Task statement
In the CubiQL issue thread, copy the passage between "At the Marine" and "later this week.", inclusive, and change "Virtuoso" to "Fuseki" throughout.

Document passage

--------------------

Swirrl / cubiql

CubiQL: A GraphQL service for querying multidimensional Linked Data Cubes
Eclipse Public License 1.0
41 stars 2 forks source link

MI wave buoy summary datacube - Cubiql exception #114

Open robthomas-marine opened 6 years ago

robthomas-marine commented 6 years ago

Hi,

At the Marine Institute we have generated daily summary data for the wave buoy network and converted the data to a DataCube available from an (at present internal) Virtuoso SPARQL endpoint. We hope to have an externally accessible endpoint in place later this week.

--------------------

Supplied material
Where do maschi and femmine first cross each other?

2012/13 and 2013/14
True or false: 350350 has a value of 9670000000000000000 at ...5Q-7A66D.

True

--------------------

Answer for the task
At the Marine Institute we have generated daily summary data for the wave buoy network and converted the data to a DataCube available from an (at present internal) Fuseki SPARQL endpoint. We hope to have an externally accessible endpoint in place later this week.